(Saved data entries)
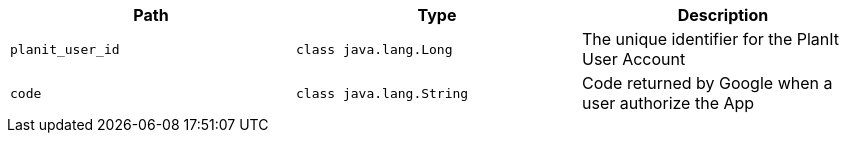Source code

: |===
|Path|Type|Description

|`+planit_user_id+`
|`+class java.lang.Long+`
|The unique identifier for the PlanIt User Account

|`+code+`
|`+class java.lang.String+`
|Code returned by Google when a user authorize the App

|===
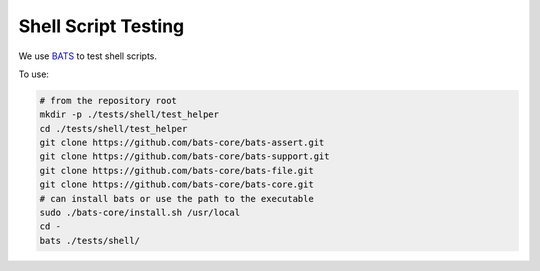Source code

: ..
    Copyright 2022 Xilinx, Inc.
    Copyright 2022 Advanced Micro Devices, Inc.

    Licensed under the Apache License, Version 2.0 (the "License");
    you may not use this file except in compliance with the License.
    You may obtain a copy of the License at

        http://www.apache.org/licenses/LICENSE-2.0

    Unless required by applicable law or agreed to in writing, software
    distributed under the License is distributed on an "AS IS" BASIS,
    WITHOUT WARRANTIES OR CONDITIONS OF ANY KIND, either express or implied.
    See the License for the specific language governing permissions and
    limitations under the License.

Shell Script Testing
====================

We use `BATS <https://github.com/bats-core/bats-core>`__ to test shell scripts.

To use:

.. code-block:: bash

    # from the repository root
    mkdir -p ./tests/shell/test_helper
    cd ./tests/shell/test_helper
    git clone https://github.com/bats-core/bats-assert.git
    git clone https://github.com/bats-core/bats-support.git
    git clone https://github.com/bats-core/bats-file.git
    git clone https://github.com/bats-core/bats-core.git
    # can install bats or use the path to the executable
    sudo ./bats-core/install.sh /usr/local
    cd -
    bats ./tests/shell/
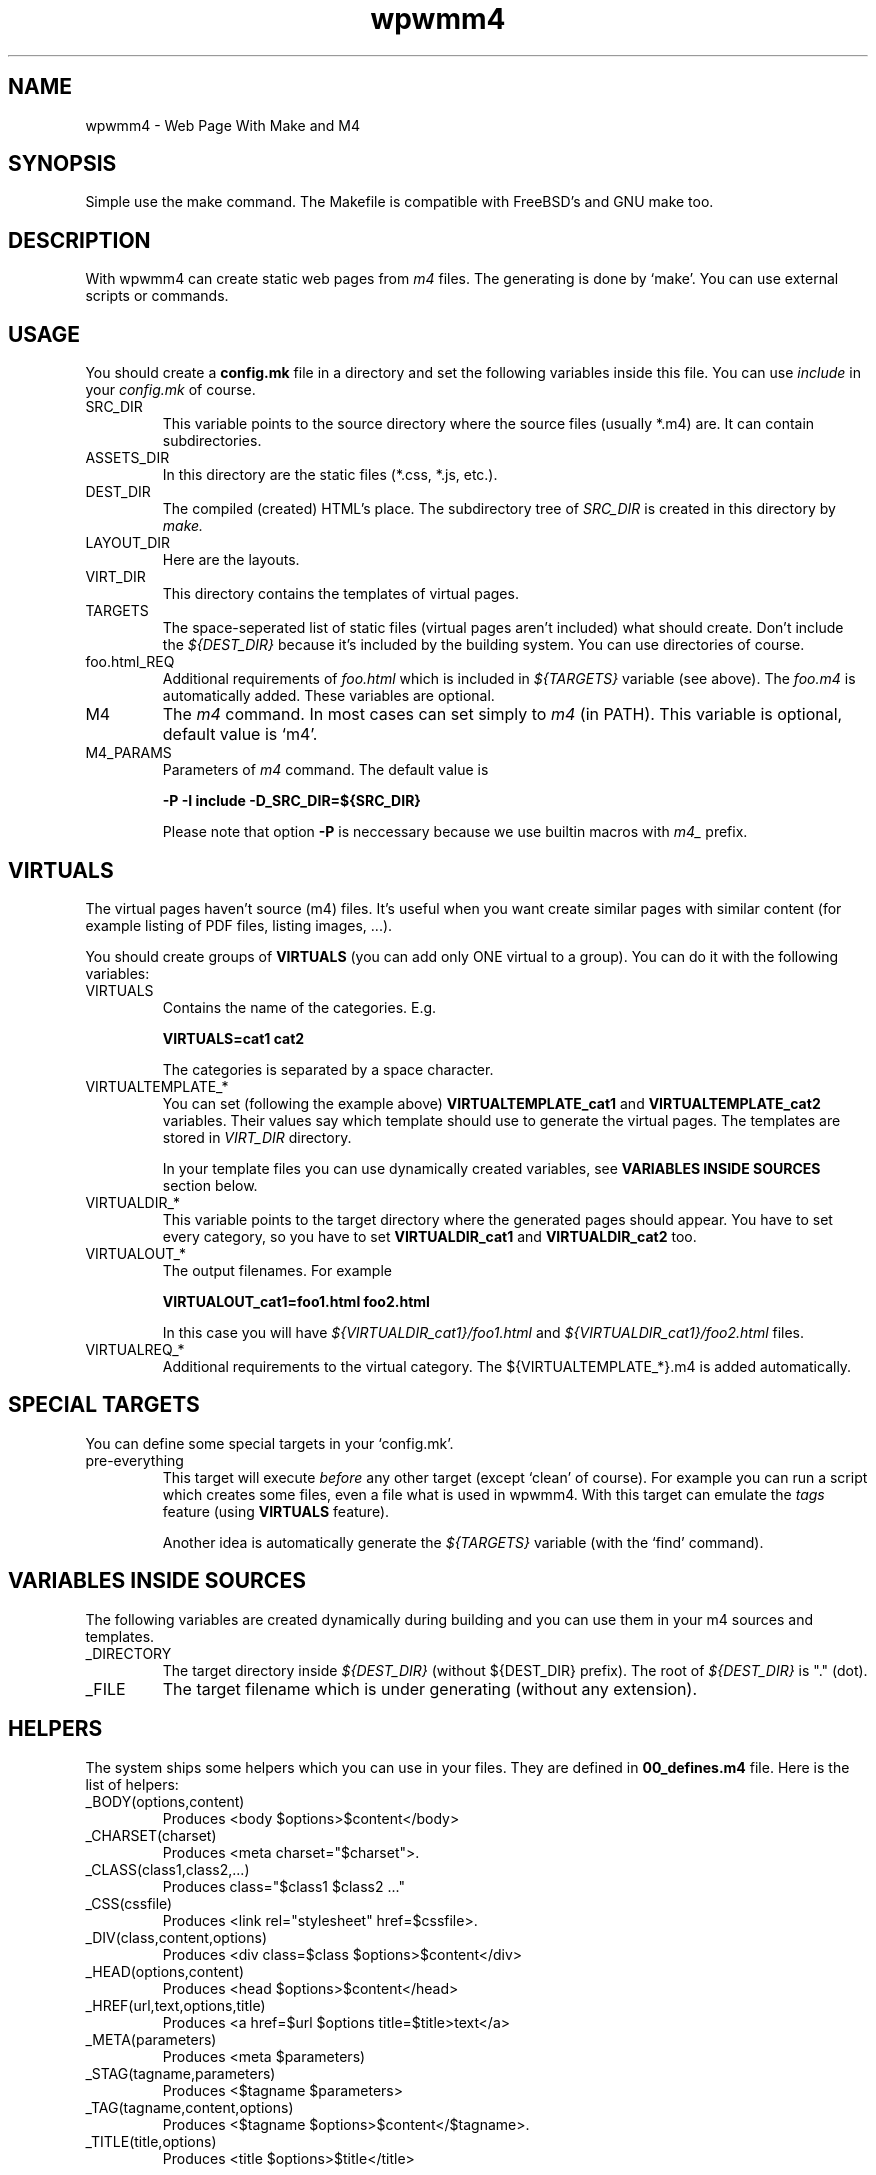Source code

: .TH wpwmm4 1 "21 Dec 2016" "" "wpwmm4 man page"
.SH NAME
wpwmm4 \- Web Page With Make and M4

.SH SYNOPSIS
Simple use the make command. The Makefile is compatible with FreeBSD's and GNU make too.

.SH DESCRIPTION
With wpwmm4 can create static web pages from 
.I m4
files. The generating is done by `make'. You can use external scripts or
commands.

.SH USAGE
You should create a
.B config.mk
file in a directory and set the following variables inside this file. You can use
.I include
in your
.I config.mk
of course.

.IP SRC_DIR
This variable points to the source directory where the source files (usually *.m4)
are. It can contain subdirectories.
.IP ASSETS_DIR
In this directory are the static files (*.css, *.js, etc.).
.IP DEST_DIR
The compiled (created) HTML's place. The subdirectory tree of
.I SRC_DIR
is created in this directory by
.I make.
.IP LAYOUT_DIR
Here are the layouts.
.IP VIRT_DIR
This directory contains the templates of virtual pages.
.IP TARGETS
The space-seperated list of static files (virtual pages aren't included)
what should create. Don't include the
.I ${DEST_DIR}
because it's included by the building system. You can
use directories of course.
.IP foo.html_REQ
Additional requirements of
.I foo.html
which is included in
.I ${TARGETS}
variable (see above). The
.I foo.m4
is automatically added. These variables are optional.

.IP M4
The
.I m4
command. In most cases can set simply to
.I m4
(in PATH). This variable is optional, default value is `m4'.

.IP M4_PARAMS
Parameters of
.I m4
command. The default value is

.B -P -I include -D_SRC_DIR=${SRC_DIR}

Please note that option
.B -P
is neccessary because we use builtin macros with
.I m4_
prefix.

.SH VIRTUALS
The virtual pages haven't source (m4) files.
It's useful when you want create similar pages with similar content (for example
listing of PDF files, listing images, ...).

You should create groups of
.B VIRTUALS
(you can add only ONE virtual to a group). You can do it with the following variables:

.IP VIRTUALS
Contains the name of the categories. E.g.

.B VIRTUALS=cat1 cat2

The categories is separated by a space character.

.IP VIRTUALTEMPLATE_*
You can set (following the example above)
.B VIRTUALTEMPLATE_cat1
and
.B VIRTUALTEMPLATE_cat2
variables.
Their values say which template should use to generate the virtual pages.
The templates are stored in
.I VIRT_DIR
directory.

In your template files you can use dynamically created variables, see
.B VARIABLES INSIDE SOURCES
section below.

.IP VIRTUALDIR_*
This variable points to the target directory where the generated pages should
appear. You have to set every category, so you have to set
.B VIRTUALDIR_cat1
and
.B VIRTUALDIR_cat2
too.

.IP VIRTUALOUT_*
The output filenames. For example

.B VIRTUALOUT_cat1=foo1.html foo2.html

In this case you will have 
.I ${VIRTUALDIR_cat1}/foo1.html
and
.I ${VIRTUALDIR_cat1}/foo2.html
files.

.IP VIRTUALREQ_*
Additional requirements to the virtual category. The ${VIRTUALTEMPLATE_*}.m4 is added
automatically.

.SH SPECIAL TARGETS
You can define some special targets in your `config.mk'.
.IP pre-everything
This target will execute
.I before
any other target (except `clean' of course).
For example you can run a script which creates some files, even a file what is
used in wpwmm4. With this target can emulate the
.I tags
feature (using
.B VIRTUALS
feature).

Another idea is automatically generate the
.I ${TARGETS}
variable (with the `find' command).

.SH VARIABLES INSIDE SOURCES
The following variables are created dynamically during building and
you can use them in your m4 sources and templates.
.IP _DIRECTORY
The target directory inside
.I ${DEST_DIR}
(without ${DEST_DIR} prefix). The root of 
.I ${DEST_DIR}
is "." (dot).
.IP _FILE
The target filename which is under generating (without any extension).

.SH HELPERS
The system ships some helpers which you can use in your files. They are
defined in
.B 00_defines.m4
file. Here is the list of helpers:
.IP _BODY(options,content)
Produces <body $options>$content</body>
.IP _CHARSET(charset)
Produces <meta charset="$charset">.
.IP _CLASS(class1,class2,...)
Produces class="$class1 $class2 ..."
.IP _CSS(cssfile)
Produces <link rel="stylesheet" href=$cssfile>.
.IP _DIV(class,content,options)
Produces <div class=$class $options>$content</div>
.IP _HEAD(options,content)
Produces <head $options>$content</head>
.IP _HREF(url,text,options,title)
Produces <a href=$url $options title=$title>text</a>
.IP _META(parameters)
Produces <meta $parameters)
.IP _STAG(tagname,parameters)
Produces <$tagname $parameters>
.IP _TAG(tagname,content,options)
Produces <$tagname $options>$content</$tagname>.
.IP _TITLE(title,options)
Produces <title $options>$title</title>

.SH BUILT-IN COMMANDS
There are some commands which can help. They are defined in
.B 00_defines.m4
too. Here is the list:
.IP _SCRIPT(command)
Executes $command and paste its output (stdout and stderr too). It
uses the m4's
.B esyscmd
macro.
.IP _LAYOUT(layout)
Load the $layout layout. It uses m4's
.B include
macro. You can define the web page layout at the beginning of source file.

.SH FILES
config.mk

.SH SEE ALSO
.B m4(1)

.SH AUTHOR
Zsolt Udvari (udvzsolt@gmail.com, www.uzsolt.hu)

--

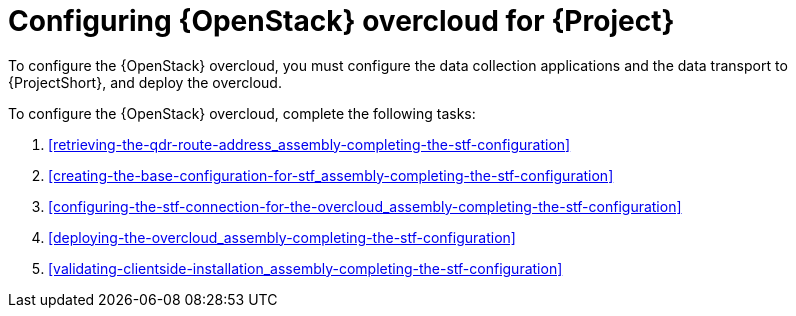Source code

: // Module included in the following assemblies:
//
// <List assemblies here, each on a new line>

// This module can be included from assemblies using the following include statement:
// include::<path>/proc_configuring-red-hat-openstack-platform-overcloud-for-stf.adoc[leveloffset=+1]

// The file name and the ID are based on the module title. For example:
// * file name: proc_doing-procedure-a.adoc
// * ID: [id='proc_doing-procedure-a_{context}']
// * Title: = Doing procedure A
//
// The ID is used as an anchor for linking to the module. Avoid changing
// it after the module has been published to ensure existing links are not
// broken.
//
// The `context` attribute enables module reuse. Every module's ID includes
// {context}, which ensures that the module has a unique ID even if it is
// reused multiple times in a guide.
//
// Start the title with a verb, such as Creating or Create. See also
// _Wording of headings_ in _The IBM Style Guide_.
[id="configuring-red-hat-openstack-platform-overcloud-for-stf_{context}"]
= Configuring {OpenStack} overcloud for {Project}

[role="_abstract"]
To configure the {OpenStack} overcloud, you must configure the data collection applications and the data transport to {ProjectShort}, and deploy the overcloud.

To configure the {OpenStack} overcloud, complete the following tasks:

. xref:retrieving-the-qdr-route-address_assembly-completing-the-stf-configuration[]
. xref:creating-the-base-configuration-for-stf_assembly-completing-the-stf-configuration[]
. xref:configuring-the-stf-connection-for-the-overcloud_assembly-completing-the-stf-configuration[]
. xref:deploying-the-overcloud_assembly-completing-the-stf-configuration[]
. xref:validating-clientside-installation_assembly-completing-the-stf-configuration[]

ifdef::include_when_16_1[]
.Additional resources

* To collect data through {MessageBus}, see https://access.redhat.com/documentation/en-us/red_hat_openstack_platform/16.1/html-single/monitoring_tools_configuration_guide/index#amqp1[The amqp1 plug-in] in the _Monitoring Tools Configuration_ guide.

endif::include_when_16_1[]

==

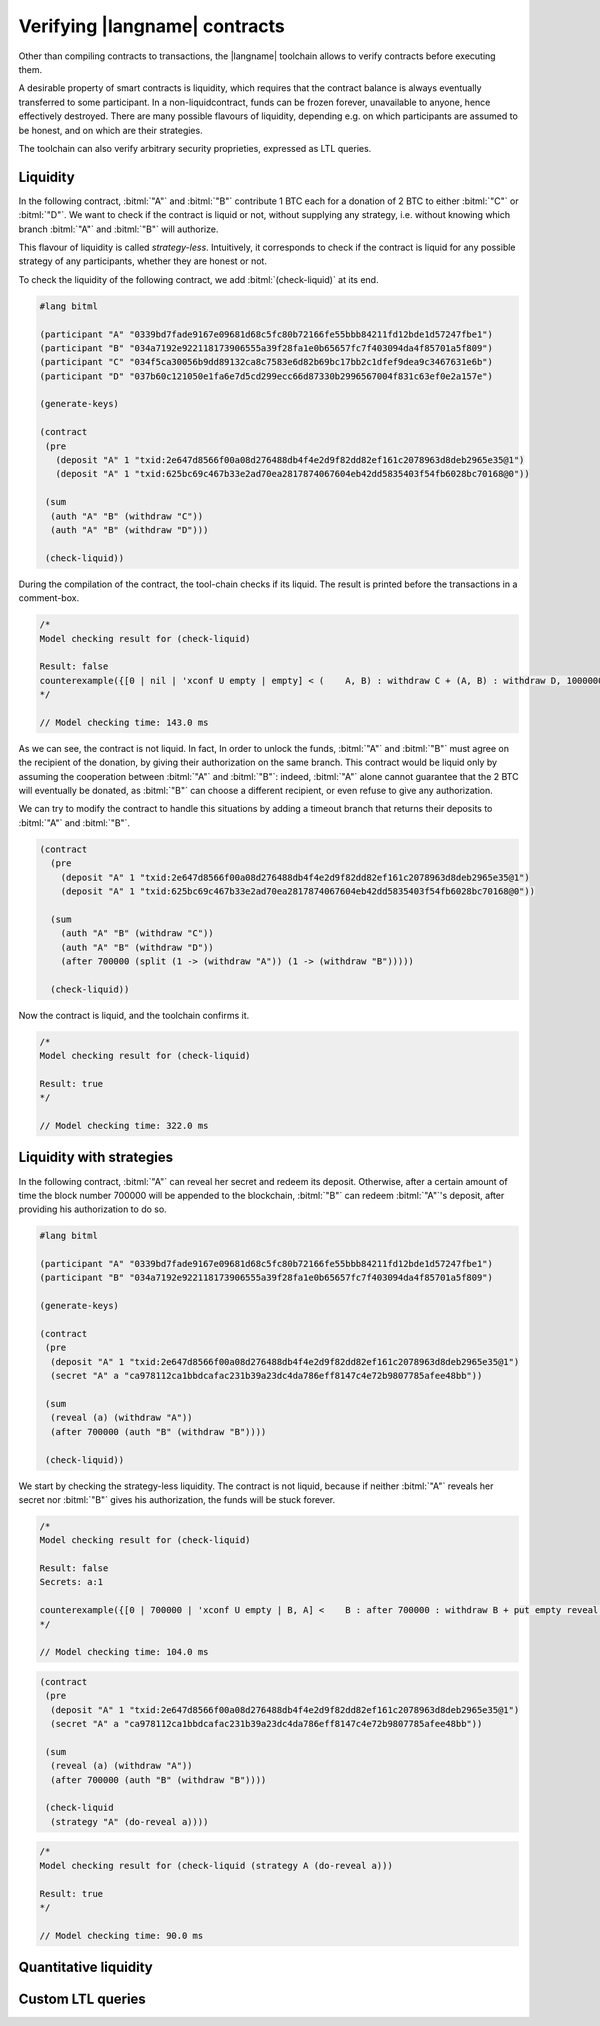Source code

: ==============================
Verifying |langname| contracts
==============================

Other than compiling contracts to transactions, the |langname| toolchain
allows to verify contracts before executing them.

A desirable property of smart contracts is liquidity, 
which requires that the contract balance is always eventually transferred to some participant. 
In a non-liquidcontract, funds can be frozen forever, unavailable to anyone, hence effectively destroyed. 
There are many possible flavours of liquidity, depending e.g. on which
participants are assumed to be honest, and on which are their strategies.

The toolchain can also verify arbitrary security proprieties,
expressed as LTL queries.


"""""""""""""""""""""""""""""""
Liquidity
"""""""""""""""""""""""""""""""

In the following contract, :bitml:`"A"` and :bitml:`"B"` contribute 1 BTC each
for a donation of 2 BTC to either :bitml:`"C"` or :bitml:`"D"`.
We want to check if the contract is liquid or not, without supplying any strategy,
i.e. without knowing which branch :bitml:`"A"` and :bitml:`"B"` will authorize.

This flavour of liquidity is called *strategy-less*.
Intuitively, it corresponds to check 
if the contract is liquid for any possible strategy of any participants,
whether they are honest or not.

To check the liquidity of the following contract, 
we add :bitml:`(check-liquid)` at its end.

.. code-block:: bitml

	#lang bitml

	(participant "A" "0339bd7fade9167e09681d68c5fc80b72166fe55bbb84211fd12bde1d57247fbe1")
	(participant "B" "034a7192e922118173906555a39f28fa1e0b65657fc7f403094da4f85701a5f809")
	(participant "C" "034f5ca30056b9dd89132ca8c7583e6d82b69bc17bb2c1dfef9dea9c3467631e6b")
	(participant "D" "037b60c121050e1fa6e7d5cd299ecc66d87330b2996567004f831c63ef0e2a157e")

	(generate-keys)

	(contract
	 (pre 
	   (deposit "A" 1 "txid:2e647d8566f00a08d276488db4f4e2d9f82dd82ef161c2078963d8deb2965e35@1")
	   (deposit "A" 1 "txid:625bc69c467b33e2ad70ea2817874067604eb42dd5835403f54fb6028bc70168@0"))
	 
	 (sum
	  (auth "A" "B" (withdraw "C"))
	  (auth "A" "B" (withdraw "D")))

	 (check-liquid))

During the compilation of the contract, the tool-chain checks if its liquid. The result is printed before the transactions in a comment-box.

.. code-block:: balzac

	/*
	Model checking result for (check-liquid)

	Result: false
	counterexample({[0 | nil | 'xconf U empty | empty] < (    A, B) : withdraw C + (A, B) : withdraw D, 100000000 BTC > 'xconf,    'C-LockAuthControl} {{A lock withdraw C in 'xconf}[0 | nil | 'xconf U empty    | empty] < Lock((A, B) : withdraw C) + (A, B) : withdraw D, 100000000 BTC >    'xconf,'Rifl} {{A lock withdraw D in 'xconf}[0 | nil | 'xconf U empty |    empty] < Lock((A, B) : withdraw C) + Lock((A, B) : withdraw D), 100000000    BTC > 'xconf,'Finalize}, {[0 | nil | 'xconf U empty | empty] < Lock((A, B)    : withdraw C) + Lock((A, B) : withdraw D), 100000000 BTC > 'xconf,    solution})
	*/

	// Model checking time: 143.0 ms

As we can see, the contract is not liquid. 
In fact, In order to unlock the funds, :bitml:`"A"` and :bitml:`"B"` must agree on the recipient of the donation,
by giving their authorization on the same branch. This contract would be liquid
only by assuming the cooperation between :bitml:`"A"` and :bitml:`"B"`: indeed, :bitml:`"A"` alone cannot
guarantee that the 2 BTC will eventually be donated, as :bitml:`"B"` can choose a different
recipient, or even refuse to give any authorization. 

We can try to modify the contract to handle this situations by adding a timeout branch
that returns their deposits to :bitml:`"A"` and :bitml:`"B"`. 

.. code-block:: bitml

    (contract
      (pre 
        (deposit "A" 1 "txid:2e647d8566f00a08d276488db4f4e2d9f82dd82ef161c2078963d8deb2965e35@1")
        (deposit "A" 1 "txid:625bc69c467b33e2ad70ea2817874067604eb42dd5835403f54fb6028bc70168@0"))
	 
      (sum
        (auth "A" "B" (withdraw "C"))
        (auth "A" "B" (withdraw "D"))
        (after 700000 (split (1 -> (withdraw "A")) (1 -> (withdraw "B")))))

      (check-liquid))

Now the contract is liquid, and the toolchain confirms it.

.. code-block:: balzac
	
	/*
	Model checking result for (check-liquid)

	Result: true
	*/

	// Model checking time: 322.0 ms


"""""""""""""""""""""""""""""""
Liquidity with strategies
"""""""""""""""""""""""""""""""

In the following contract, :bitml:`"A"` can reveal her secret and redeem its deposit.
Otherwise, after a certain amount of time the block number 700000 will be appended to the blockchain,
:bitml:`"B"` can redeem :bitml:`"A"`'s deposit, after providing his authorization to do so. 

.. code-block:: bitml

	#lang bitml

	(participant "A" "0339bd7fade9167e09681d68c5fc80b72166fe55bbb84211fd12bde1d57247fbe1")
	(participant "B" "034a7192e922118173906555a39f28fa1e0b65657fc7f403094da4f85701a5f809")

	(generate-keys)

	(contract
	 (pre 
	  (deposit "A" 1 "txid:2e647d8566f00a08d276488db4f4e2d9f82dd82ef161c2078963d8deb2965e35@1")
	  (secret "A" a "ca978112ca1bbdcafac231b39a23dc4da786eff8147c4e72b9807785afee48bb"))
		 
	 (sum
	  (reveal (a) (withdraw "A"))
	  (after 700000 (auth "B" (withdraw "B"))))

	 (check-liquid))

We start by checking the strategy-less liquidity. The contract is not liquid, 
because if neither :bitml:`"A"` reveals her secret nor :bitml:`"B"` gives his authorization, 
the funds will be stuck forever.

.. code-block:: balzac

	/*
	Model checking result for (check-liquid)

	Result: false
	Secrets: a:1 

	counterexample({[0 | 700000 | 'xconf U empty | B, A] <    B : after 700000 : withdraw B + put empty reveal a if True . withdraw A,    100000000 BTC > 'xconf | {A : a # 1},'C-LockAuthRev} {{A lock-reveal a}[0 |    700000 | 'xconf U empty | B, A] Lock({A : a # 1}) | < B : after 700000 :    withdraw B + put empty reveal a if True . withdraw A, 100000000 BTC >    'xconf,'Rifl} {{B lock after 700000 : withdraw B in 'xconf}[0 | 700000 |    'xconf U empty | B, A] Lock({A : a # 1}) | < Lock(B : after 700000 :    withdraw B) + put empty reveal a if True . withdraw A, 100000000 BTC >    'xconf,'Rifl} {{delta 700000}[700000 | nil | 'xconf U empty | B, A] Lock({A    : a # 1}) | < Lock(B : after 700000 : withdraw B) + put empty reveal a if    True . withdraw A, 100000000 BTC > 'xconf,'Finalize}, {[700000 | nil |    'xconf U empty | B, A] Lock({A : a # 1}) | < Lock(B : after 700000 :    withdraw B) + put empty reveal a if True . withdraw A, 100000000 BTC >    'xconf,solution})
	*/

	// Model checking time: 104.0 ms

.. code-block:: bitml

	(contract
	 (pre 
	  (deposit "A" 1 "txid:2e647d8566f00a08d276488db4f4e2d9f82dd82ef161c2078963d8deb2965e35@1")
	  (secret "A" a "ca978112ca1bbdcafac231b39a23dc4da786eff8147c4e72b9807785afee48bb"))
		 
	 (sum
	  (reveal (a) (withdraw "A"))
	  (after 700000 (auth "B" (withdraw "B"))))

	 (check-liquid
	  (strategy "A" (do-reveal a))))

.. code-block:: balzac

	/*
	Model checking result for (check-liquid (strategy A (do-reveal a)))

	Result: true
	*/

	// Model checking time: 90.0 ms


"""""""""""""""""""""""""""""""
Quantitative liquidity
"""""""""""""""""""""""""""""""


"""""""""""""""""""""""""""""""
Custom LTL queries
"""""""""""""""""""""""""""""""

■ Exercise brief:
Among the lines of the entries, count those containing the string "scripts" and give only the number.

■ Solution to the problem:
2